There was scant praise from the medical community for the eighth and final budget plan from the Obama administration.
There was scant praise from the medical community for the eighth and final budget plan from the Obama administration, as the $4.1-trillion spending plan for fiscal year 2017 proposes only limited increases in funding for FDA and the National Institutes of Health (NIH) and seeks to curb R&D incentives as part of its plan to rein in drug prices.
The Alliance for a Stronger FDA, a coalition of industry, patient, and research organizations that seeks to ensure adequate resources for FDA operations, expressed “alarm” over the proposal to boost FDA funding by only $15 million above the 2016 level. FDA would receive $2.7 billion in appropriated funds, with the rest of its $5 billion budget provided by user fees-some of the $2.3 billion fee total not previously authorized and unlikely to move forward. The proposal would “require FDA to choose among competing public health priorities,” said Alliance Vice-President Troy Zimmerman, with the National Kidney Foundation, as appropriations would remain flat for FDA offices that oversee drugs and biologics and increase only slightly for food and medical devices. While FDA could gain an added $75 million through the President’s $1-billion cancer “moonshot” initiative, that would occur only if Congress authorizes that program.
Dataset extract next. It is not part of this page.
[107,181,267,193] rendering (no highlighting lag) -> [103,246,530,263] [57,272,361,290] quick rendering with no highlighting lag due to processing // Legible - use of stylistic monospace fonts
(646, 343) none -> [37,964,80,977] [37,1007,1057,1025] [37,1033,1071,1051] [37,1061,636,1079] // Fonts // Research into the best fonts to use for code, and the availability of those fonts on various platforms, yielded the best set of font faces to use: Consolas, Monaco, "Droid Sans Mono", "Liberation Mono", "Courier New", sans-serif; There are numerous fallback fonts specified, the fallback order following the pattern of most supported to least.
NIH similarly would gain a mere 3% budget increase to $33 billion, far less than its boost for 2016. And much of the added funding would come from special research initiatives that Congress has to approve. The administration also requests $1.8 billion in emergency funding to respond to the Zika virus, much of that going to the Centers for Disease Control and Prevention to prevent transmission in the United States.
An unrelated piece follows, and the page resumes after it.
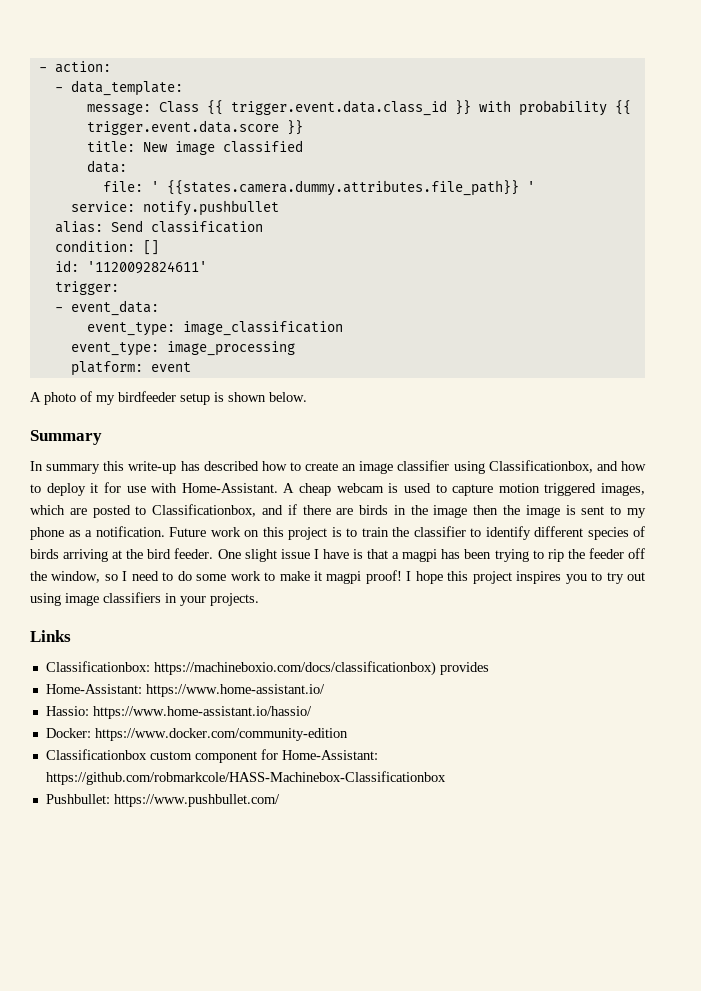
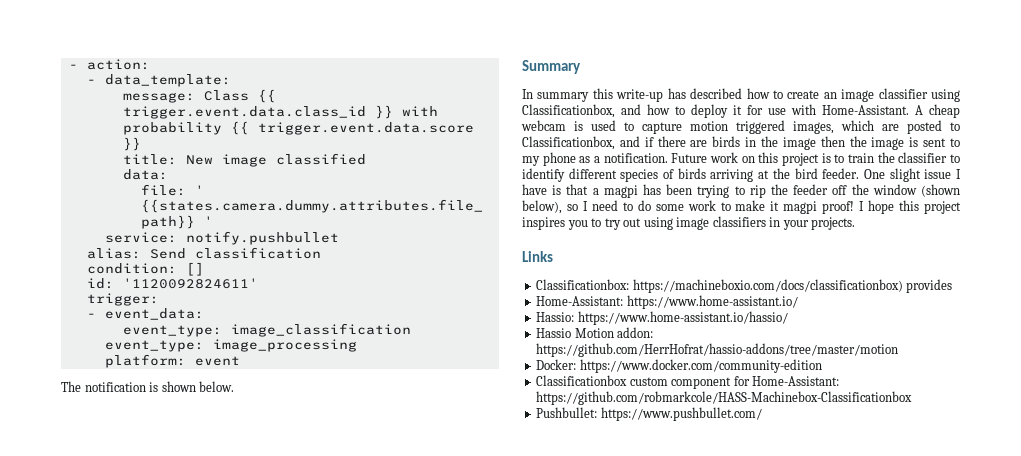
[30,391,210,405] A photo of my birdfeeder setup -> [61,381,146,392] The notification
[51,571,101,583] window, -> [872,184,960,197] [522,200,562,214] window (shown below),
(312, 712) none -> [536,327,654,338] [536,343,899,357] // Hassio Motion addon: https://github.com/HerrHofrat/hassio-addons/tree/master/motion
Most troubling to biopharmaceutical companies are proposals to curb drug spending by allowing Medicare to negotiate prices for high-cost drugs and biologics covered by Part D plans. This would require manufacturers to disclose R&D costs, payer discounts, and production costs on certain drugs. The administration also reiterates earlier proposals to prohibit “pay-for-delay” arrangements and to reduce the exclusivity period for biologics from 12 to 7 years. The Biotechnology Innovation Association (BIO) predicted that these proposals would “severely restrict” investment in innovation by biomedical companies, while the Pharmaceutical Research and Manufacturers of America (PhRMA) objected to such fundamental changes in Medicare Part D as “jeopardizing access, driving up premiums, and reducing choice” in the process. And reduced intellectual property incentives would undermine investment in developing new therapies to fight cancer, Alzheimer’s, and other diseases.
The FDA budget highlights initiatives to improve oversight of drug compounding, prevent prescription opioid abuse, reduce drug shortages, and speed approval of safe and effective generic drugs; the challenge will be to find the resources to accomplish these tasks as well as its many other obligations.